» **DATA SECTION**:
+ + + + + + +

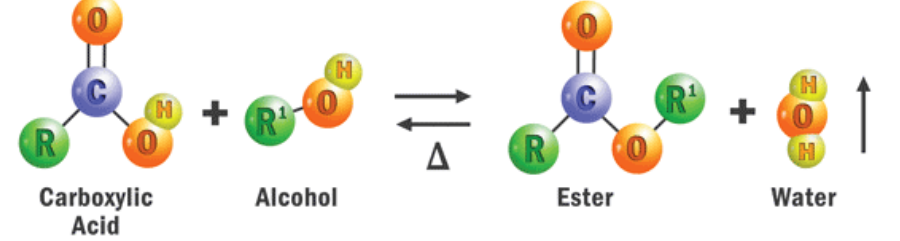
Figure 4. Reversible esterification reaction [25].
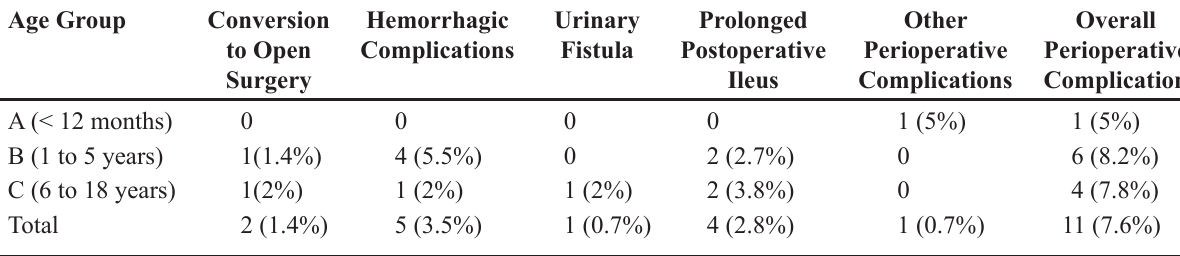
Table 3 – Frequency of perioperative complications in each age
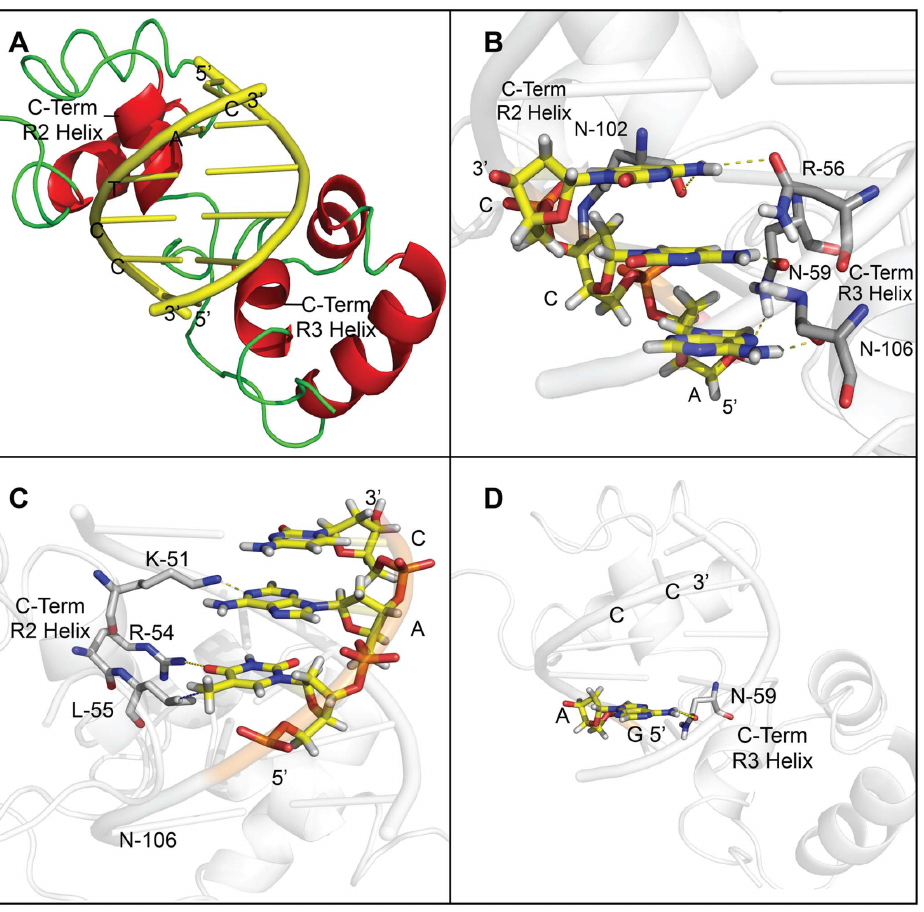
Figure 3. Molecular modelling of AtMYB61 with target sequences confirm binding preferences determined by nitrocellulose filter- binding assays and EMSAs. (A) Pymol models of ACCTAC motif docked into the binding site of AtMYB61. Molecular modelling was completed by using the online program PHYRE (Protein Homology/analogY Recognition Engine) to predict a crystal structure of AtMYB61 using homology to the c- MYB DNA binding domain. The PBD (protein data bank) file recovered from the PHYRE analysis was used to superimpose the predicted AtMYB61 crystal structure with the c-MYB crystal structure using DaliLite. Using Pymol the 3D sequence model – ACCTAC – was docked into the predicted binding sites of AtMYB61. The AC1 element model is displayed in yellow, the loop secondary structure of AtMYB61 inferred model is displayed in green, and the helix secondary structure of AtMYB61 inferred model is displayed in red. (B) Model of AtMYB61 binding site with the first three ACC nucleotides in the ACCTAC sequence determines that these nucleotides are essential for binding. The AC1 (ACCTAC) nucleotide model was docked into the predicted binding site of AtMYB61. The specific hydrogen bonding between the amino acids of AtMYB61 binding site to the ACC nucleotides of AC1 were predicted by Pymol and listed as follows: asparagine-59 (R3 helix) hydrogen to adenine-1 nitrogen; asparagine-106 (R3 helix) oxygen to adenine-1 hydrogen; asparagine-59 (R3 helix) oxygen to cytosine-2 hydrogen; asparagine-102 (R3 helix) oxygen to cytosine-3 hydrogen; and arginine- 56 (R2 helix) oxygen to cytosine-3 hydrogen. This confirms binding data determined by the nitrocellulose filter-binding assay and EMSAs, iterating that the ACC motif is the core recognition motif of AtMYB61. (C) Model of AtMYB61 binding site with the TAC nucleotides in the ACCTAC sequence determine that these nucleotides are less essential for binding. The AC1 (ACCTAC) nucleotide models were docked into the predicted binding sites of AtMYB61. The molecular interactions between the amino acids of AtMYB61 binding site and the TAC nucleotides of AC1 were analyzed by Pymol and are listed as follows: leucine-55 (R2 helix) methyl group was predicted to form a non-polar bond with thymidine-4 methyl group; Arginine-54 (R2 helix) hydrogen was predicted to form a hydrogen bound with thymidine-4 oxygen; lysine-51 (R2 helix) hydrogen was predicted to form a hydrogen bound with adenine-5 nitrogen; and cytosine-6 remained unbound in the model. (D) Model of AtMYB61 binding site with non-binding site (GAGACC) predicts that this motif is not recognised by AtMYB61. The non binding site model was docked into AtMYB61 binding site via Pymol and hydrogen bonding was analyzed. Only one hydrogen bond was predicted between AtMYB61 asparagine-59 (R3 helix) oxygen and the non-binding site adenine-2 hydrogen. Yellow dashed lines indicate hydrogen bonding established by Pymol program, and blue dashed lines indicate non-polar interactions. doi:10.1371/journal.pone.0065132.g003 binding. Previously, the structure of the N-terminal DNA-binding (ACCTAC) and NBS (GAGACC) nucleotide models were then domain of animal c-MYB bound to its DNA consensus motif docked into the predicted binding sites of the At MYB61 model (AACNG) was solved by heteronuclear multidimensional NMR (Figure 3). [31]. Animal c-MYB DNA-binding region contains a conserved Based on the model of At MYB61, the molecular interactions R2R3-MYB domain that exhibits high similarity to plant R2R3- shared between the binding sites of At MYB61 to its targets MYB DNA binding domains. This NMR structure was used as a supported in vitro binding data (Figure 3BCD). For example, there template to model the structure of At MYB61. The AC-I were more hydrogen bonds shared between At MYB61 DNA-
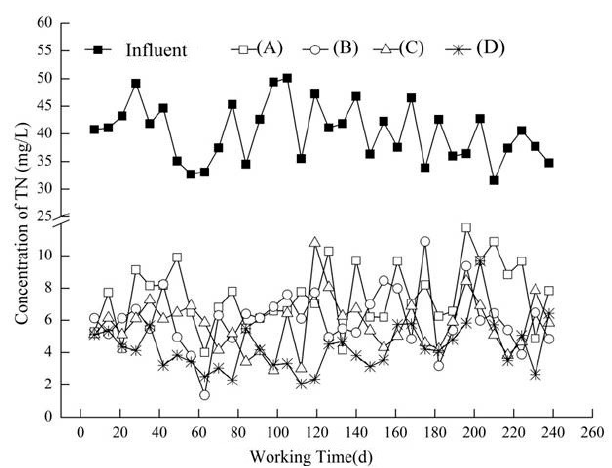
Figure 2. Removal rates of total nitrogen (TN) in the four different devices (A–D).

+ + + + + + +

» **WHAT THIS TASK INVOLVES**: In the data above, please extract the lines from the first one through the line with "Table 3 – Frequency", exactly, and keep pictures out.

» **REPLY**:
Figure 4. Reversible esterification reaction [25].
Table 3 – Frequency of perioperative complications in each age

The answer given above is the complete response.